Item-rest correlation
© Paul Cooijmans
Explanation
In item analysis, item-rest correlation is an indicator of the validity or discriminative power of an item. It is computed as the correlation between the item's scores and the combined score over the remaining items of the test. In practice one may compute this as the correlation with [total score minus present item score].
In general, the idea is that when item-rest correlation is near zero or negative, the item is not contributing to what the test is measuring and one should investigate whether the item should be removed or revised.
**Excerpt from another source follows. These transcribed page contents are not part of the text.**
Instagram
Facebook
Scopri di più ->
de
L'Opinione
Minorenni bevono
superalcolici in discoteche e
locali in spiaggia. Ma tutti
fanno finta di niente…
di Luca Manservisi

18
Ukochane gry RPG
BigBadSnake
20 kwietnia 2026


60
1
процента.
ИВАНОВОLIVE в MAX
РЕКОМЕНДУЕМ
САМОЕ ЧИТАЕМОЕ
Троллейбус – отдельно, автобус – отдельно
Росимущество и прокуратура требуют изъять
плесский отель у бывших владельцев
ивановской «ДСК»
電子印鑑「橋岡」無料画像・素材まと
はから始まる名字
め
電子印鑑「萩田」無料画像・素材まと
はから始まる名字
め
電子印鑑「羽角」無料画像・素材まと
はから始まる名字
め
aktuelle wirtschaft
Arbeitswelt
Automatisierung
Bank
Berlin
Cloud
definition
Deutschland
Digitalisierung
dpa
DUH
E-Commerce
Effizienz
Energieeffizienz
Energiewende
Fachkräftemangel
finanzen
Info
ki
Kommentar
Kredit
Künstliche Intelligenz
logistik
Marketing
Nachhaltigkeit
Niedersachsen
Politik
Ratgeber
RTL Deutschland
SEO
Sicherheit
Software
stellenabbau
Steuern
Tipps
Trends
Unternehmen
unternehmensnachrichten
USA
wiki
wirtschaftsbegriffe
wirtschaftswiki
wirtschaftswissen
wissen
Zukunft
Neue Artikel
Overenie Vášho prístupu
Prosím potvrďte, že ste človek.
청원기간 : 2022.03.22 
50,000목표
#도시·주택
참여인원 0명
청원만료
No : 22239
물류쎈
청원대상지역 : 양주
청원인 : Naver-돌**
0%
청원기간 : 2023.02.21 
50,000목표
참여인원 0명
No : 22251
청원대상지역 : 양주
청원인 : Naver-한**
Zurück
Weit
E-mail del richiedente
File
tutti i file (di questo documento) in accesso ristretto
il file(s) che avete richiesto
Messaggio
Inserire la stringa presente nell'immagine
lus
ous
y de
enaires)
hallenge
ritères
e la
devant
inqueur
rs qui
However, several points need to be taken into account when interpreting an item-rest correlation:
- Since items are mostly scored dichotomously (0 or 1), item variance is small and therefore item-rest correlations tend to be lower than correlations between two non-dichotomous variables.
- Multiple-choice items with few answering options (like around six or less) will have lower item-rest correlations than open items due to noise from guessing.
- If q (item hardness) is very high or very low for a given item, its item-rest correlation is likely not significant due to the very small variance of such an item (a very large number of test submissions would be needed to make such a correlation significant).
- Due to these several causes that depress item-rest correlations, fairly many test submissions are needed to make this form of item analysis significant (around 60 submissions is no luxury).
- It may happen that item-rest correlation is near zero but one can not find anything substantial wrong with the item. One will then have to decide whether to keep the item based on non-statistical confidence in the item's validity, or to remove it based on a strictly statistical approach to test construction.
- Factors like answer leakage and fraud may actually increase the inter-item correlations, so one should be aware that high item-rest correlations do no imply that all is well with the test.